◆ **Assignment**
State how many lines of the records below contain the string "الجبار", counting case as significant. Give only the number.

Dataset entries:

::::::::::

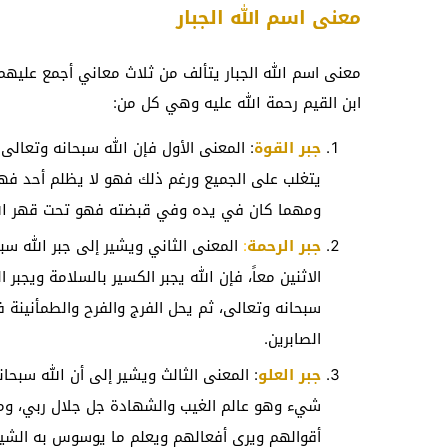
معنى اسم الله الجبار
معنى اسم الله الجبار يتألف من ثلاث معاني أجمع عليه
ابن القيم رحمة الله عليه وهي كل من:
جبر القوة
: المعنى الأول فإن الله سبحانه وتعالى 
يتغلب على الجميع ورغم ذلك فهو لا يظلم أحد فهو
ومهما كان في يده وفي قبضته فهو تحت قهر الله
جبر الرحمة
:
المعنى الثاني ويشير إلى جبر الله س
الاثنين معاً، فإن الله يجبر الكسير بالسلامة ويجبر
سبحانه وتعالى، ثم يحل الفرج والفرح والطمأنينة 
الصابرين.
جبر العلو
: المعنى الثالث ويشير إلى أن الله سبح
شيء وهو عالم الغيب والشهادة جل جلال ربي، وم
أقوالهم ويرى أفعالهم ويعلم ما يوسوس به الش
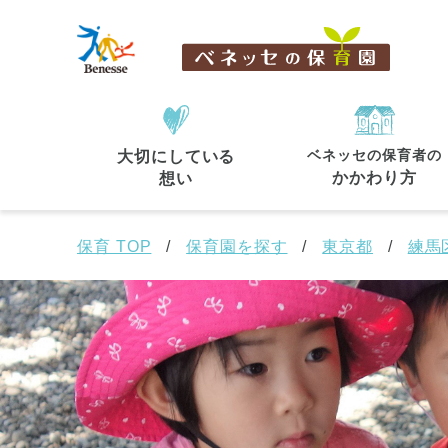
ベネッセの保育者の
大切にしている
住所・駅名
から探す
かかわり方
想い
保育 TOP
保育園を探す
東京都
練馬
都道府県
から探す
東京都
東京都 全域
(44)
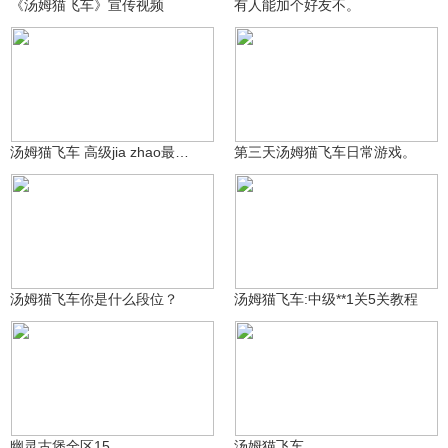
《汤姆猫飞车》宣传视频
有人能加个好友不。
只是一只小喵君
2.4万
饭小团子
3.3万
汤姆猫飞车 高级jia zhao最后一关 秋名山教程
第三天汤姆猫飞车日常游戏。
巳僊
1.7万
只是一只小喵君
1.3万
汤姆猫飞车你是什么段位？
汤姆猫飞车:中级**1关5关教程
CHN丶余光
吃土又开朗的盒饭w3ua
3.9万
3513
幽灵古堡全区15
汤姆猫飞车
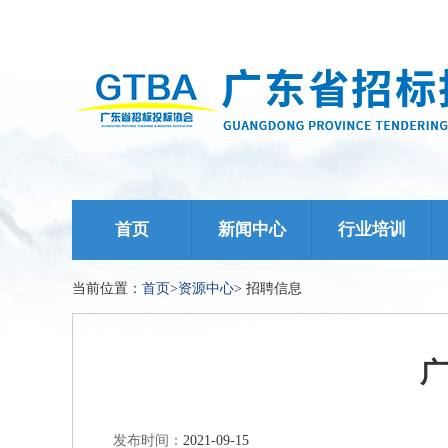
首页
新闻中心
行业培训
当前位置：
首页
>
资源中心
>
招聘信息
广
发布时间：
2021-09-15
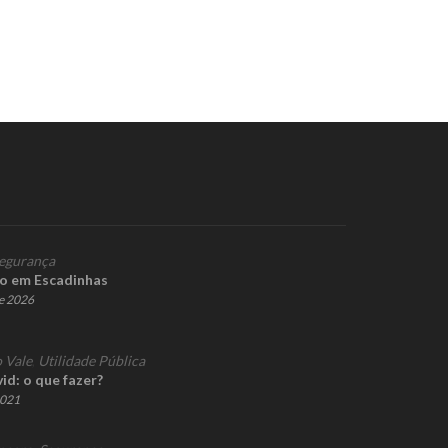
egurança
co em Escadinhas
de 2026
 Vale
,
Utilidade Pública
id: o que fazer?
2021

::::::::::

◆ **Answer to the exercise**
2